>>>>

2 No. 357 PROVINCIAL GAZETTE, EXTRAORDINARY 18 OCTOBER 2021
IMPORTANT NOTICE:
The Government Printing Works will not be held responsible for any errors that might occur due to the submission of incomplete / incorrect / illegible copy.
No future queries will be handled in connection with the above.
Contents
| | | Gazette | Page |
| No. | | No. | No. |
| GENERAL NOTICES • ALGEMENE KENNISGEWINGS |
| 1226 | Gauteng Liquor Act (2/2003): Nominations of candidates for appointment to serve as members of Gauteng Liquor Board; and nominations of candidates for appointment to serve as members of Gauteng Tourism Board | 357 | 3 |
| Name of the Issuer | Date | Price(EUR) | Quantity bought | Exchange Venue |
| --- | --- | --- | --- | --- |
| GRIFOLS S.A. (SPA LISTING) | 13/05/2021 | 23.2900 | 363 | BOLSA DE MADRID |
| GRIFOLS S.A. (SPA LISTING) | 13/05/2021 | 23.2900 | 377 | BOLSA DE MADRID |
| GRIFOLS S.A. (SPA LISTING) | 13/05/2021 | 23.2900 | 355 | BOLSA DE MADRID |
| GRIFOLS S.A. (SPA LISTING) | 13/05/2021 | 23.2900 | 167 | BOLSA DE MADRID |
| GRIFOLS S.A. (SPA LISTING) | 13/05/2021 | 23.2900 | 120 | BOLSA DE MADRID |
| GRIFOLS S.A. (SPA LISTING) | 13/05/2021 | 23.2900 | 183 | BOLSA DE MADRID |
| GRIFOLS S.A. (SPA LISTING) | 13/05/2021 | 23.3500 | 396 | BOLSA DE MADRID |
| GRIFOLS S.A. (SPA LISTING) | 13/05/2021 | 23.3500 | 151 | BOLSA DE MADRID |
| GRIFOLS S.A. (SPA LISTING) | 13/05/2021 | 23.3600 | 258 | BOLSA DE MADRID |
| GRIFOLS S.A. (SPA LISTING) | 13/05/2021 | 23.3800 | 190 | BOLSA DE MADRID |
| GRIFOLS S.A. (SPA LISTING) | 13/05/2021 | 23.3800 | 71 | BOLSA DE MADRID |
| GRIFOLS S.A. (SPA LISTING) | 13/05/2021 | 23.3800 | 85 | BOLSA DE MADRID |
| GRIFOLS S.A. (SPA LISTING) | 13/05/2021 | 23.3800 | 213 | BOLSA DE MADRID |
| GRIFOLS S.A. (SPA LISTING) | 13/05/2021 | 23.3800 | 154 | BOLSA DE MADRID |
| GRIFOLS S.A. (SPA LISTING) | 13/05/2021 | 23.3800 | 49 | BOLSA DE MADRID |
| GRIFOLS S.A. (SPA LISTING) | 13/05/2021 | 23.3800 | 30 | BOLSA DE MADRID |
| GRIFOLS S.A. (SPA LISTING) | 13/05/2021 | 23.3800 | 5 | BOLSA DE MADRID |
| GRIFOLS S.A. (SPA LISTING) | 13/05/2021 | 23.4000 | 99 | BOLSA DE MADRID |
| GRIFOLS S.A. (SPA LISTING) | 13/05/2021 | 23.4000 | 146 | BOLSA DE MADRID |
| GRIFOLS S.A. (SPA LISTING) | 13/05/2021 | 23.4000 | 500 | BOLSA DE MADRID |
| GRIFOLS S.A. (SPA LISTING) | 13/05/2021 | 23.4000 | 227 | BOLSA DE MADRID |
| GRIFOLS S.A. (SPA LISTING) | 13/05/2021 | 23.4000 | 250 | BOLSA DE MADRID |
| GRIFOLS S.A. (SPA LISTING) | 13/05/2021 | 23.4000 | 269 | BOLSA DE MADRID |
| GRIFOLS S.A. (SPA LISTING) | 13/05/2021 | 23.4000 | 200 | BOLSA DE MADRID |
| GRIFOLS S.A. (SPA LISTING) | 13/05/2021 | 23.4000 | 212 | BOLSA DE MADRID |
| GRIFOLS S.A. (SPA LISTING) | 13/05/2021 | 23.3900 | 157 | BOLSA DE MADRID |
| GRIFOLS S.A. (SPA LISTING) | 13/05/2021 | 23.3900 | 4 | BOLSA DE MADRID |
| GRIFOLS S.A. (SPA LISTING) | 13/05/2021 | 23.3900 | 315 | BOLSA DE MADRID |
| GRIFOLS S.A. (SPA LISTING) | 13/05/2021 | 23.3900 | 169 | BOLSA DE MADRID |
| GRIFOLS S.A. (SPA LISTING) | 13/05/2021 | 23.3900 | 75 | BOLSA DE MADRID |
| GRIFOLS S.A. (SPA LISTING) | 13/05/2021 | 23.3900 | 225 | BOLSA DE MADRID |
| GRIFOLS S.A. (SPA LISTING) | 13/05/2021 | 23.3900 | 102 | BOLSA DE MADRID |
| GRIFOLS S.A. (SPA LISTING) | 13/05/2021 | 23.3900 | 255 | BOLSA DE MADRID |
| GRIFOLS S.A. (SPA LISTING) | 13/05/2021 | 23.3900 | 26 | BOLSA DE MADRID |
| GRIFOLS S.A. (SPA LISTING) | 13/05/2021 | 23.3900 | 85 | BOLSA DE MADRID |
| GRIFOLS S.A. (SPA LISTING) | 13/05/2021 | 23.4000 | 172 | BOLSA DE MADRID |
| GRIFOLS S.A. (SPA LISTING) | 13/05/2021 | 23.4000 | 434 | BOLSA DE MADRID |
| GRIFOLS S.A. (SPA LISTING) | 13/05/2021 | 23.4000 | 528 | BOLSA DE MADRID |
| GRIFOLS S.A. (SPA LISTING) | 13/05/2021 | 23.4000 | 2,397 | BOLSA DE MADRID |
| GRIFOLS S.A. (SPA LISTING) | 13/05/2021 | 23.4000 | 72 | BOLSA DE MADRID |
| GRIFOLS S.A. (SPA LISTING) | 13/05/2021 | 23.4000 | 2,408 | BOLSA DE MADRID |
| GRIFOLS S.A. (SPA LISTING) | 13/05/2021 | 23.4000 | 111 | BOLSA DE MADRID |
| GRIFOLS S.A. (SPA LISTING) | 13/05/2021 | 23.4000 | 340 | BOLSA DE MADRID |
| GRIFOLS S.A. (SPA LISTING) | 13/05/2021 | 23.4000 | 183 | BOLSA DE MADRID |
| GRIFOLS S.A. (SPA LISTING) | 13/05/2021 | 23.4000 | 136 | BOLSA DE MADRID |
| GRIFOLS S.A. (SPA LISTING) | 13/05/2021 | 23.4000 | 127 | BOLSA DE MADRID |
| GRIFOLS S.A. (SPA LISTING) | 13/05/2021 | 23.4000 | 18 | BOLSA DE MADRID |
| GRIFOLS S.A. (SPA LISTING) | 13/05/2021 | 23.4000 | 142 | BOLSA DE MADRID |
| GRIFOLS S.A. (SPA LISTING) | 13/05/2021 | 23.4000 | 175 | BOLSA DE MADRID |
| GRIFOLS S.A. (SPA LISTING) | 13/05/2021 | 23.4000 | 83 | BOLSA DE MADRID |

<<<<

### Work item
Return only the lines spanning from the first line of the material through the line with "ALGEMENE KENNISGEWINGS |", copied exactly, both ends kept.

### The answer
2 No. 357 PROVINCIAL GAZETTE, EXTRAORDINARY 18 OCTOBER 2021
IMPORTANT NOTICE:
The Government Printing Works will not be held responsible for any errors that might occur due to the submission of incomplete / incorrect / illegible copy.
No future queries will be handled in connection with the above.
Contents
| | | Gazette | Page |
| No. | | No. | No. |
| GENERAL NOTICES • ALGEMENE KENNISGEWINGS |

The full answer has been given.